(Data supplied begins)

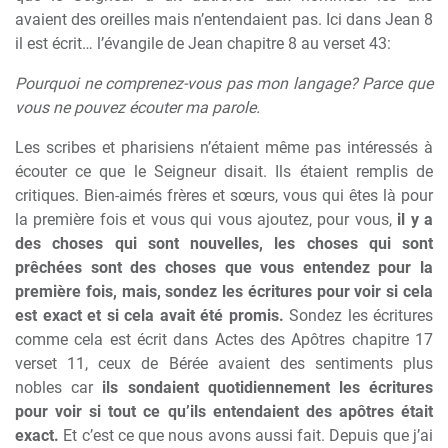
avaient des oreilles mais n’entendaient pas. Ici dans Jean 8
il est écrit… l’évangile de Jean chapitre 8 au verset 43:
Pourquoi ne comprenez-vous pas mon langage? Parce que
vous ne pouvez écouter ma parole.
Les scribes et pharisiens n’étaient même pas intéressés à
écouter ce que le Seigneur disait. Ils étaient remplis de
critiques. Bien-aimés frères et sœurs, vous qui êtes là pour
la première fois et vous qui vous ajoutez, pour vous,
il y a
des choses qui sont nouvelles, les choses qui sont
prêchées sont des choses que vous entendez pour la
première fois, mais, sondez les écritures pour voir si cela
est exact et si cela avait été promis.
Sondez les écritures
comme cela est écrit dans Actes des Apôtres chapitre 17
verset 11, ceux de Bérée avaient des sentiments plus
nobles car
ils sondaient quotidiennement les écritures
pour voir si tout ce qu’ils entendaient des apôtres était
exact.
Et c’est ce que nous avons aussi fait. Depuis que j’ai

(Data supplied ends)
(Data supplied begins)

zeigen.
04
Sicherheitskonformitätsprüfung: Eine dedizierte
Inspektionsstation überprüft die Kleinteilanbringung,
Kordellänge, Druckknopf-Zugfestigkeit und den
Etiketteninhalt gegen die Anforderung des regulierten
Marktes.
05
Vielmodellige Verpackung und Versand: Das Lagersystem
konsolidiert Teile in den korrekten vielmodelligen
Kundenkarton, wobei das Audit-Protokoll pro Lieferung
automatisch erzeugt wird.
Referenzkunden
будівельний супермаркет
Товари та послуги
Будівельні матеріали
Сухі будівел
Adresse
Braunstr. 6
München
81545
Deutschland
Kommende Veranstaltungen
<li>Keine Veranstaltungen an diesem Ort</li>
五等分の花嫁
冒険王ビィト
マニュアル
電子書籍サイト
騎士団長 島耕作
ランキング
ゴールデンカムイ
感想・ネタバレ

(Data supplied ends)
(Data supplied begins)

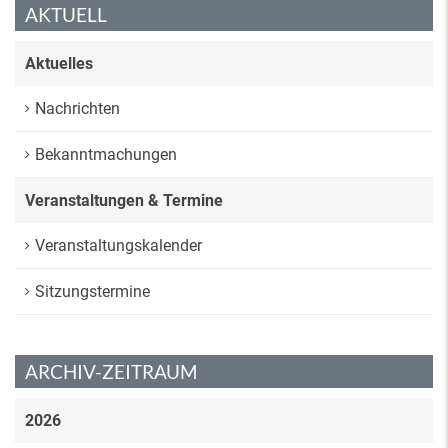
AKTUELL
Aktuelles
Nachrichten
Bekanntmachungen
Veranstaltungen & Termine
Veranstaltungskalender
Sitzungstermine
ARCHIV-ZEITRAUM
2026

(Data supplied ends)

_Prompt_
Whenever the string "chapitre" shows up on a line of the listing, copy that line.

_Expected output_
il est écrit… l’évangile de Jean chapitre 8 au verset 43:
comme cela est écrit dans Actes des Apôtres chapitre 17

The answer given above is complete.